Participé en el ciclo “Los escritores viajan en Metro” en el Museo del Metro, que se ubica en la estación Mixocac. No sabía que existía un Museo del Metro, tampoco había hecho la reflexión de cuánto de nuestras vidas, de la literatura, de la historia de la ciudad corre por las venas naranjas de un sistema que el año que entra cumplirá 50 años. Ana Clavel, quien fue la instigadora de esta idea y que ha hecho del Metro un espacio literario en su narrativa, me preguntó cuál era mi primera impresión del Metro. Me puse a horadar en la memoria que a veces barrena contra obstáculos que no son necesariamente tesoros como la Coatlicoe, que las excavaciones sacaron a la luz, o el sin número de figurillas algunas de las cuales se exhiben allí en Mixcoac, lugar de serpientes. Antes que al gusano naranja, recuerdo a la estación Insurgentes, porque yo estrenaba adolescencia y la Zona Rosa era un fragmento de un mundo cosmopolita, con boutiques (palabra que también se estrenaba y en donde algunos recordarán la Boutique Avangard), cafés y librerías como Dalis y Arvil, que también eran galerías y vendían discos importados. De Dalis es mi primer disco de los Rolling Stones, Arvil sigue allí, el Auseba y el Duca D’Est con sus pastelillos europeos no existen más. Y aquella falda turquesa con la pantiblusa a rallas rosa y turquesa haciendo juego tampoco. Son reliquias de la memoria igual que la memoria de aquella estación que abría su boca para entrar tierra adentro. Estación Insurgentes era un foso redondo, con librerías y cafés y daba una sensación de habitar de pronto una ciudad del mundo que no era la que conocías con el Coyoacán-Colonia del Valle, con los helados de la Siberia y la papelería de la esquina. El Metro se sentía aerodinámico, la estación acercaba el futuro, y el mundo olía a una excitante promesa urbana. Entonces no pensaba en que era un modo funcional y necesario para mover a los habitantes de una urbe que aún permitía divisar los volcanes con frecuencia y que tenía como límite las Torres de Satélite.

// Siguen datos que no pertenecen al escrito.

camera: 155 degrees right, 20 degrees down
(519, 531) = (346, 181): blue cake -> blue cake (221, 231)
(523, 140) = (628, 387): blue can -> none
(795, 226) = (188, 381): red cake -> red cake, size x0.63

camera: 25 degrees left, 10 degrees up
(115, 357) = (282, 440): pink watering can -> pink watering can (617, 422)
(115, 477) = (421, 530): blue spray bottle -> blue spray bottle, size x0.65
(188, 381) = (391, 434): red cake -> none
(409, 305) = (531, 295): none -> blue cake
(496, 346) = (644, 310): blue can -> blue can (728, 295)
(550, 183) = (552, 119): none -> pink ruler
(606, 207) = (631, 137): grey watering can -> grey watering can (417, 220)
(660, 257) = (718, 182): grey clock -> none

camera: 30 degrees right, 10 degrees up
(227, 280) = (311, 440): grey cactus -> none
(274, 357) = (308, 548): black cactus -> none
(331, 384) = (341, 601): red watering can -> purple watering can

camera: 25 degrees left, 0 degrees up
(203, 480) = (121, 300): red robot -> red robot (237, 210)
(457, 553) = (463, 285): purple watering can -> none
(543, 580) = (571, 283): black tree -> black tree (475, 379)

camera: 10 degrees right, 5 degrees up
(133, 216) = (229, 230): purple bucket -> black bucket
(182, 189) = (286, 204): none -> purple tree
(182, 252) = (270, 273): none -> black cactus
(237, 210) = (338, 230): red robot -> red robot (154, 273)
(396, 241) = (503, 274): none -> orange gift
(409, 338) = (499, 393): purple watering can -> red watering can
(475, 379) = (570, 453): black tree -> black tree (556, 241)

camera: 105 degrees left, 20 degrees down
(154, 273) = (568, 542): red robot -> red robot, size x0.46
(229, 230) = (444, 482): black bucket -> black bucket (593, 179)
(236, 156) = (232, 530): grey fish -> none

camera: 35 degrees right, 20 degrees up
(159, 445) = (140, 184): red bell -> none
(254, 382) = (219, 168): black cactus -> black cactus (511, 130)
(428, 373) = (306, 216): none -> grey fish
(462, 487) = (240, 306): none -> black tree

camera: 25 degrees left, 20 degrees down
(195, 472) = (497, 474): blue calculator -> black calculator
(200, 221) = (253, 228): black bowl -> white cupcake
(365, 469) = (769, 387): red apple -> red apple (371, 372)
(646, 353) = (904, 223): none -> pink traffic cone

Hoy, el Metro me ha servido para llegar al Centro y al Auditorio Nacional en numerosas ocasiones, al Foro Sol alguna vez, del plantel San Lorenzo Tezonco de la UACM a la Feria del libro del IPN (un señor recorrido), de mi casa al plantel universitario, de mi casa a Liverpool Insurgentes —pues uno literalmente desciende en la sección deportiva de la tienda. El Metro me ha funcionado para mirar y reconocer en su reflejo bajo tierra a los que vivimos en esta ciudad, a la urbe que se mueve con sus prisas mañaneras y su cansancio de fin de jornada sin el auto que blinda y separa. El Metro es la metrópoli. Y también la historia de la ciudad, de la línea uno a la 12, y quien sabe cuántas más, tal vez algún día lo estudien como modelo de algo. Una bióloga reconoció que el Metro de Tokio y el patrón de crecimiento del moho tienen el mismo modelo. Lo que sí, el Metro con su acertada iconografía y la elección de los nombres de las estaciones va contando una historia. ¿Por qué no hay jornadas educativas a bordo del Metro para que entendamos por qué a Nativitas lo identifica una embarcación y quién fue el General Anaya? Por qué en ese vagón especializado para la experiencia educativa, uno en cada tren, o un vagón de fin de semana, no hay una pantalla que nos vaya dibujando el trayecto que recorremos bajo la ciudad y nos cuente la historia que quedó en los nombres, que más allá de Balderas y la canción de Rockdrigo nos cuenten de la Decena Trágica. Por qué no se colocan textos breves, que queden a la altura de los ojos cuando nos detenemos del tubo que nos sostiene en la entraña de la ciudad, a merced del tren naranja que recorre el espacio, las capas y el devenir de nuestra ciudad y que nos conecta con nuestros referentes emocionales y las etapas de la vida. José Emilio Pacheco hizo del Metro un puente entre realidad y fantasía en su inolvidable cuento “Fiesta brava”, Inés Arredondo viajando en el Metro de París un Año Nuevo nos mostró que la mirada es lo más poderoso que hay. Y el Metro es para viajar y para mirarnos. Torrente sanguíneo de la Ciudad de México es tan símbolo de la ciudad como de Londres su famoso Mind the gap.